In honor of LinkedIn’s apparent 15th birthday, the site is trending #WhenIWas15 to encourage members to post what they wanted to be when they were 15. Reflecting on my teenage years, I remember myself to be someone not all that much different from who I am today. Still, my career aspirations changed drastically throughout the years, so it is fun to think about.

At 15 years old, I remember loving chemistry, of all things to be interested, considering someone who is now heavily interested in reading, writing and real estate. I remember taking my first chemistry class and believing I would grow up to be a researcher doing who knows what. This aspiration soon died and converted into a desire to be a nutritionist. Even today, I can see myself having pursued a career in nutrition, since I love to learn about new ways to improve my health. I had dismissed the idea after learning of the long road and low salary of the average nutritionist but that should not have discouraged me. At the time salary seemed like the most important thing to consider.
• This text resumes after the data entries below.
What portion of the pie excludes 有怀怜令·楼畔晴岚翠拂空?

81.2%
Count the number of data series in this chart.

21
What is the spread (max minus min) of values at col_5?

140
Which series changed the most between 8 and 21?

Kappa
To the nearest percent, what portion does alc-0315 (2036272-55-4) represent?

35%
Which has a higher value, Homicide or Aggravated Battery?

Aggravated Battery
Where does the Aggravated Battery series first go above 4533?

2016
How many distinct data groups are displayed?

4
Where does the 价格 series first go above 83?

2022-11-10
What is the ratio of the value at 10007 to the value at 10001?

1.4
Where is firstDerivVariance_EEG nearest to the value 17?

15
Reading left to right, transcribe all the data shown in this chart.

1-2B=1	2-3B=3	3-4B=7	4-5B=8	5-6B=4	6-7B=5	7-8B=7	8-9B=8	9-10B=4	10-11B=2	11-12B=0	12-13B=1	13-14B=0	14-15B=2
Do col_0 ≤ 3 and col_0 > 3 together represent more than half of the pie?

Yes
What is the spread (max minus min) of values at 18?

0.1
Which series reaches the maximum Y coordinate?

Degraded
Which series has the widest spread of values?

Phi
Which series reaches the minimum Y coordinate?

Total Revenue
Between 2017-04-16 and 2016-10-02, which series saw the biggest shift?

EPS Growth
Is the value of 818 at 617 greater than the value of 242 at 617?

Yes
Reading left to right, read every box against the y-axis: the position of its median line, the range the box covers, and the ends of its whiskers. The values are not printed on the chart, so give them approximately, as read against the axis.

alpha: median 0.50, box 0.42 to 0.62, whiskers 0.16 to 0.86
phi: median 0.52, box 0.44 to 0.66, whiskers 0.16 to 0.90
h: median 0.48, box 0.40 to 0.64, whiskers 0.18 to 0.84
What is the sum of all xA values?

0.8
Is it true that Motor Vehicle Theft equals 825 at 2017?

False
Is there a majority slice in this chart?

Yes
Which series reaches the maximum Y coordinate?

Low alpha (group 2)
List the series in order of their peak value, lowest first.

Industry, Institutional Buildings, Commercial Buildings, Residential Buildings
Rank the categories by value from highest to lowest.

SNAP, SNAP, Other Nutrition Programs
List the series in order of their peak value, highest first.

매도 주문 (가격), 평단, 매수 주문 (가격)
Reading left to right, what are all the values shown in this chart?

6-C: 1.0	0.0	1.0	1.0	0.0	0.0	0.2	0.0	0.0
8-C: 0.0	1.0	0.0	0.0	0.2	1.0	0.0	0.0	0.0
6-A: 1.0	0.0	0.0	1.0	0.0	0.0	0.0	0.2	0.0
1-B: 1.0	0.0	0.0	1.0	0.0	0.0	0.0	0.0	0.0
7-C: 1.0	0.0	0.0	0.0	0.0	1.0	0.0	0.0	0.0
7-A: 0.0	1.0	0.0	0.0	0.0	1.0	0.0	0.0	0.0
I have learned a thing or two about choosing a career 10 years later (wow, it has been that long since I’m 15, huh?) and I would give this advice to my 15 yr. old self had I known.

  1. You don’t have to know what you want at 15, going into college, during OR THEREAFTER OR EVER… Continue to shamelessly explore your interests
  2. Do not choose a career path based on Glassdoor salaries
  3. More education does not necessarily equal more pay or more opportunities
  4. Networking is the most important thing you can do when exploring careers and finding mentors
  5. Do not be afraid to change your mind. It is never too late.
  6. Always strive to learn something new everyday

Feel Like a Kid Again!

I never really noticed how little time I have spent around kids in recent years. Now that I have been spending more and more time around children, it might sounds strange, but I have learned so much. I see the way children express themselves and I am envious of their innate ability to be so present, free from thought and shamelessly expressive.

I see the way children tell their parents “I love you,” their grandma, “I miss you,” how they dance like no one is watching, express excitement that you can FEEL beaming from their eyes. It’s so beautiful, unplanned and unrehearsed. It is merely their instinctual emotion.

This is what it would be like if we were all able to be present, thought-less and shameless. Our thoughts and conditioning can hold us back from so much, it hinders the ability to express these instinctual emotions. As adults we rather torture ourselves and question our emotions, rather than act on them. We question whether we look ok, whether we said that right or what we should say next.

A child just does. That’s it. They are not yet consumed by the stress and conditioning the world brings them up in. They just are. Again, beautiful.

With this, how can we not trust a child? When a child tells us they love us or misses us, we have to take their word. They are not thinking about their expression being the “right thing to say,” “what they should say,” and they definitely had not been thinking, “Yeah, next I should tell them I miss and love them.” No! A child is present and acts in the present. They enjoy moments, which adults often take for granted because of the conditioning adults have experienced throughout their lives.

Children cannot help but be vulnerable but they do not see it as vulnerability. They see it rather as play, joy, fun. So, I encourage all of us to learn a thing or two from these children and act as they do. Embrace these moments free from thought, worry and shame and we can feel like a kid again.